(DATA EXTRACT)
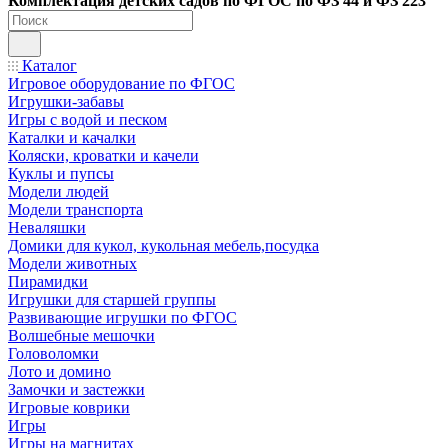
Ко
мплектация детских садов по ФГОC по ФЗ 44 и ФЗ 223
Каталог
Игровое оборудование по ФГОС
Игрушки-забавы
Игры с водой и песком
Каталки и качалки
Коляски, кроватки и качели
Куклы и пупсы
Модели людей
Модели транспорта
Неваляшки
Домики для кукол, кукольная мебель,посудка
Модели животных
Пирамидки
Игрушки для старшей группы
Развивающие игрушки по ФГОС
Волшебные мешочки
Головоломки
Лото и домино
Замочки и застежки
Игровые коврики
Игры
Игры на магнитах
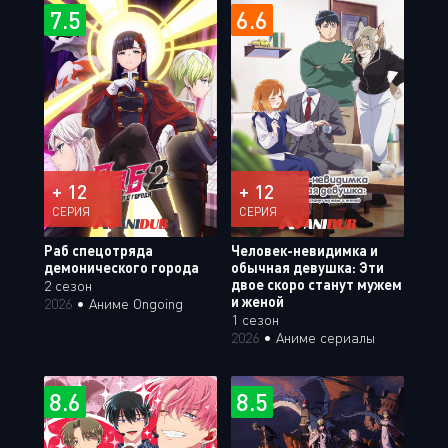
7.5
6.6
+ 12
+ 12
СЕРИЯ
СЕРИЯ
Раб спецотряда
Человек-невидимка и
демонического города
обычная девушка: Эти
двое скоро станут мужем
2 сезон
и женой
2026
•
Аниме Ongoing
1 сезон
2026
•
Аниме сериалы
8.6
8.5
(End DATA EXTRACT)
## WORK INSTRUCTION
Rewrite every line of the records with "Аниме" changed to "Мультфильмы" and everything else left unchanged, omitting the pictures.

## EXERCISE RESPONSE
Ко
мплектация детских садов по ФГОC по ФЗ 44 и ФЗ 223
Каталог
Игровое оборудование по ФГОС
Игрушки-забавы
Игры с водой и песком
Каталки и качалки
Коляски, кроватки и качели
Куклы и пупсы
Модели людей
Модели транспорта
Неваляшки
Домики для кукол, кукольная мебель,посудка
Модели животных
Пирамидки
Игрушки для старшей группы
Развивающие игрушки по ФГОС
Волшебные мешочки
Головоломки
Лото и домино
Замочки и застежки
Игровые коврики
Игры
Игры на магнитах
7.5
6.6
+ 12
+ 12
СЕРИЯ
СЕРИЯ
Раб спецотряда
Человек-невидимка и
демонического города
обычная девушка: Эти
двое скоро станут мужем
2 сезон
и женой
2026
•
Мультфильмы Ongoing
1 сезон
2026
•
Мультфильмы сериалы
8.6
8.5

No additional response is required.